Study questions:
a) In the Entebbe trip account, which military or police vehicles does the writer report seeing along the road, and how many of each?
b) Answer these questions from the Entebbe trip account:
(i) How long does the trip now take when leaving early in the morning on the new expressway?
(ii) At what time did the writer leave Kampala?
(iii) How many check points were encountered on the way?

Text:

━━━━━━━━━━━━━━━━

Since the new expressway was opened recently, the trip between Kampala and the airport at Entebbe has reduced considerably especially if one avoids the horrific traffic jam hours of morning, afternoon and early evening. It now takes about 40 minutes if you leave early morning, compared to the minimum two hours it used to take no matter the time of travel. But on this Thursday, and anticipating that Ugandans would go to the airport in their hundreds of thousands, the Museveni regime closed the expressway, diverting all traffic to the old Entebbe road which is easier to control.
I counted ten trucks with military soldiers along the way, about fifteen lorries of police, four water cannons, and two tanks with big guns. There were also countless Toyota Land cruiser “technicals” with heavily armed security, and tens of soldiers patrolling the roads armed with AK47’s and canes.
We left Kampala at 7am and got to Entebbe just before 10am and that only because my taxi driver knew panya routes. But we nonetheless encountered 5 check points with angry looking soldiers who searched the taxi thoroughly. I made the flight but a lot of others missed it, with their places taken up by a host of other passengers who had missed the earlier flight due to this mess. I wonder what all this cost Ugandan taxpayers! This was not about security at all. This was a political message, sent by a show of force, to Ugandans that their leader will do whatever it takes to stay in power, “wapende wasipende.”

━━━━━━━━━━━━━━━━

Information:
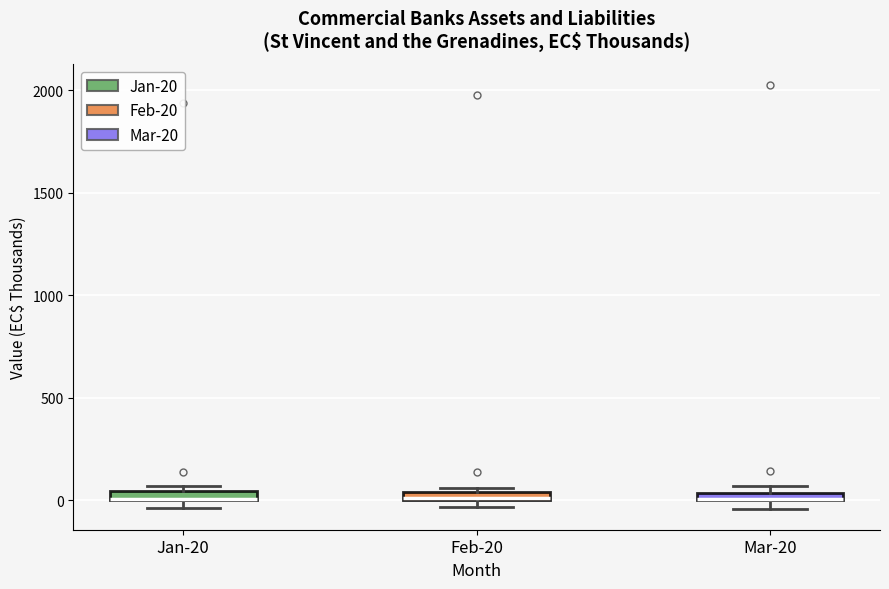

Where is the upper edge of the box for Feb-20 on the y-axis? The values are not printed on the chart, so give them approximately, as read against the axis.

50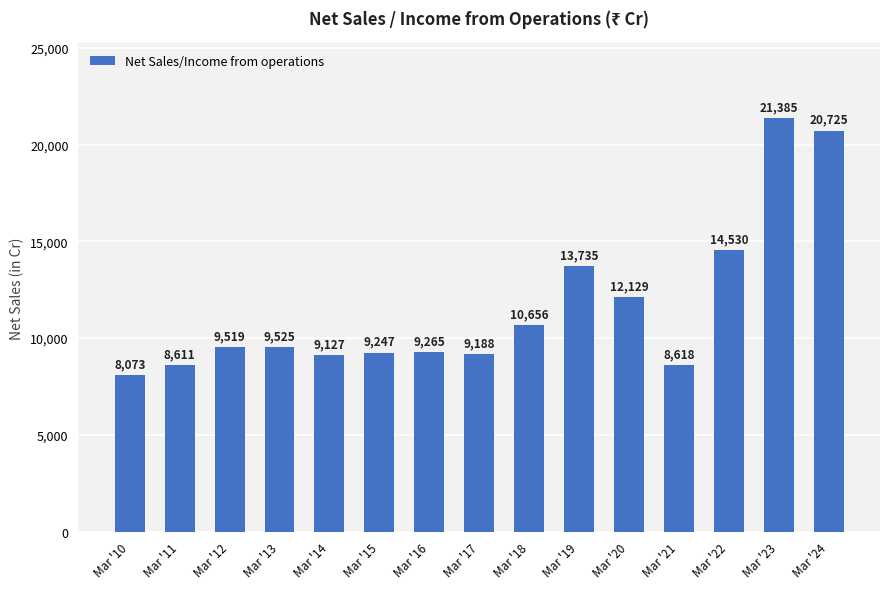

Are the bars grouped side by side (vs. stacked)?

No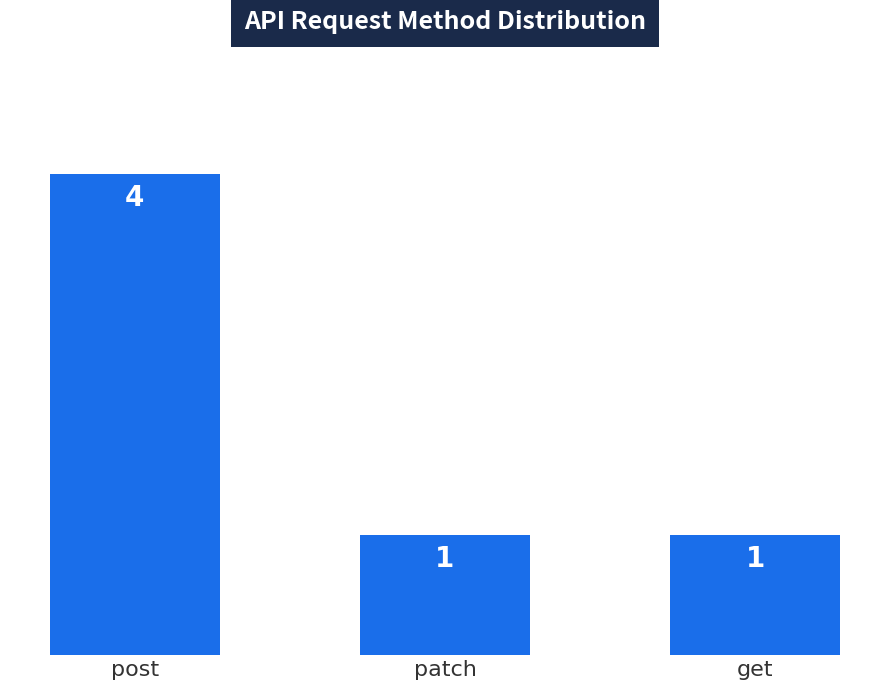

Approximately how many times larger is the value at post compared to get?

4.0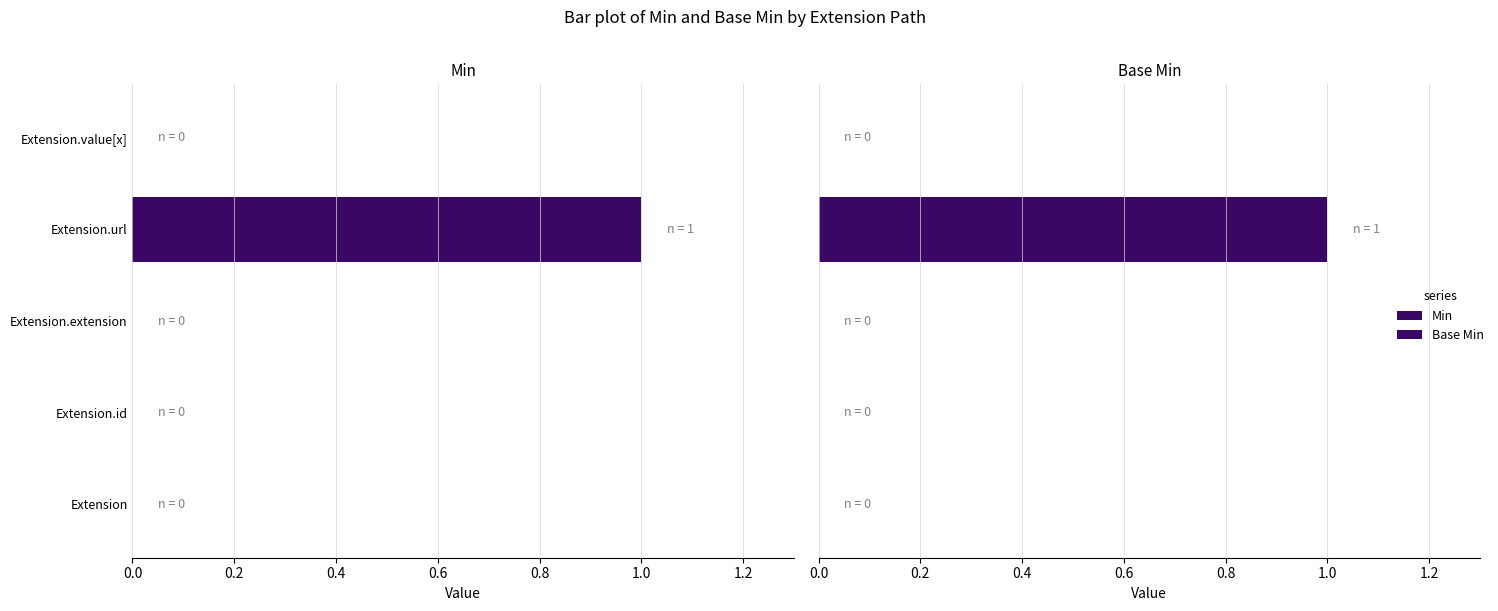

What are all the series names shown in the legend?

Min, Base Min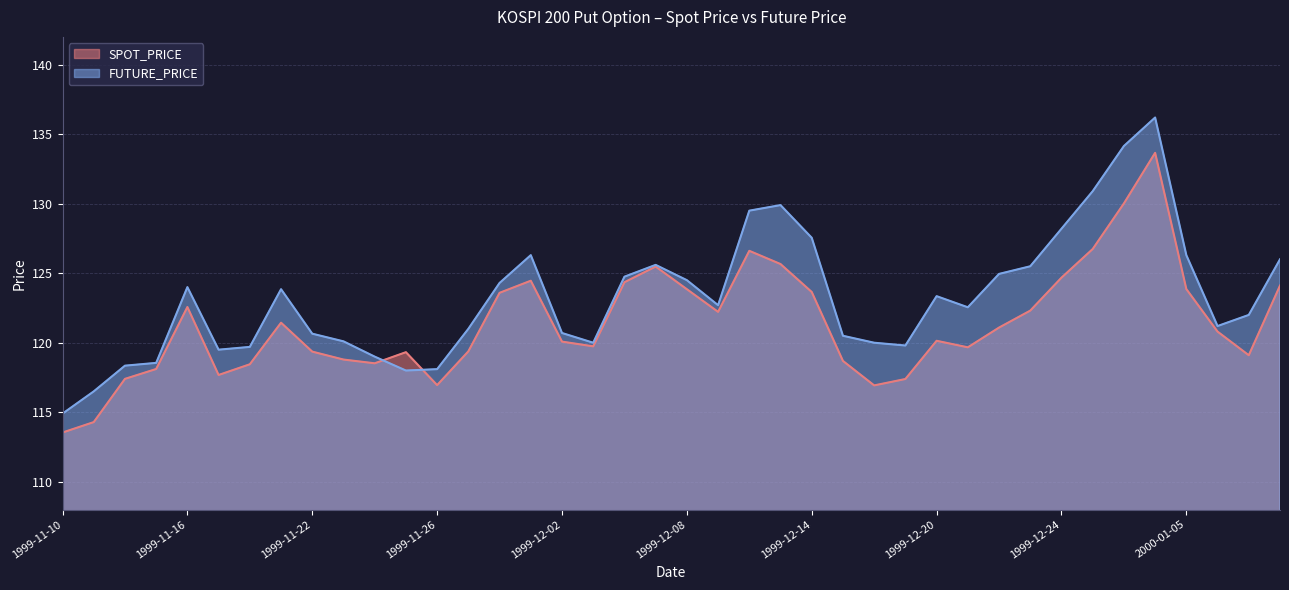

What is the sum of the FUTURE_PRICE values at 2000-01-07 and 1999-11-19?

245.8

━━━━━━━━━━━━━━━━

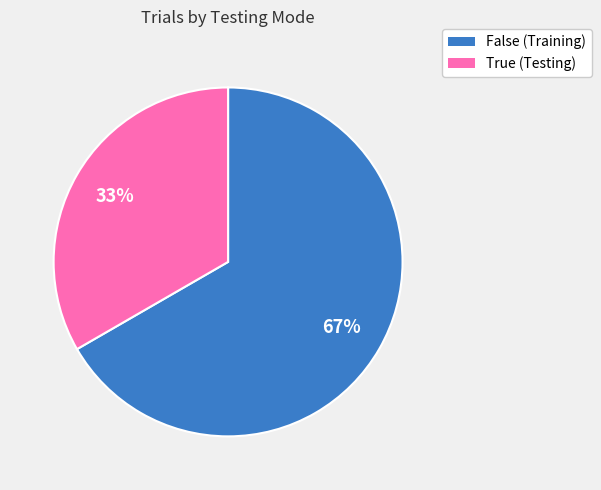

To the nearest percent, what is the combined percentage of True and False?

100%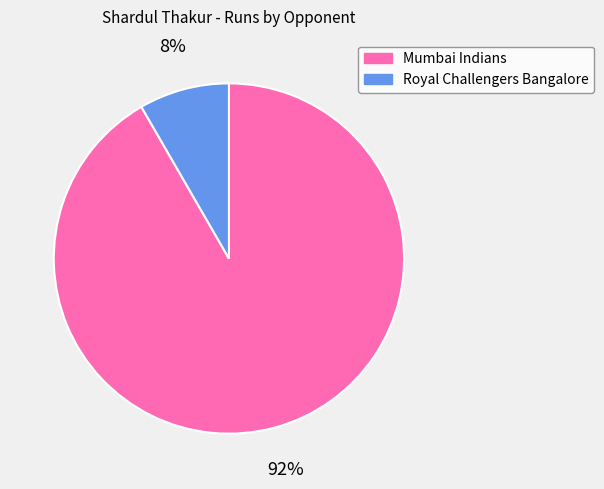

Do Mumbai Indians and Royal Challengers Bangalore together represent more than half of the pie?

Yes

━━━━━━━━━━━━━━━━

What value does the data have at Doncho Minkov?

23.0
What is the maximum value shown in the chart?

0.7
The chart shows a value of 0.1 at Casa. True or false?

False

━━━━━━━━━━━━━━━━

Results:
a)
- Trucks with military soldiers: ten
- Lorries of police: about fifteen
- Water cannons: four
- Tanks with big guns: two
- Toyota Land cruiser "technicals" with heavily armed security: countless

b)
(i) About 40 minutes
(ii) 7am
(iii) 5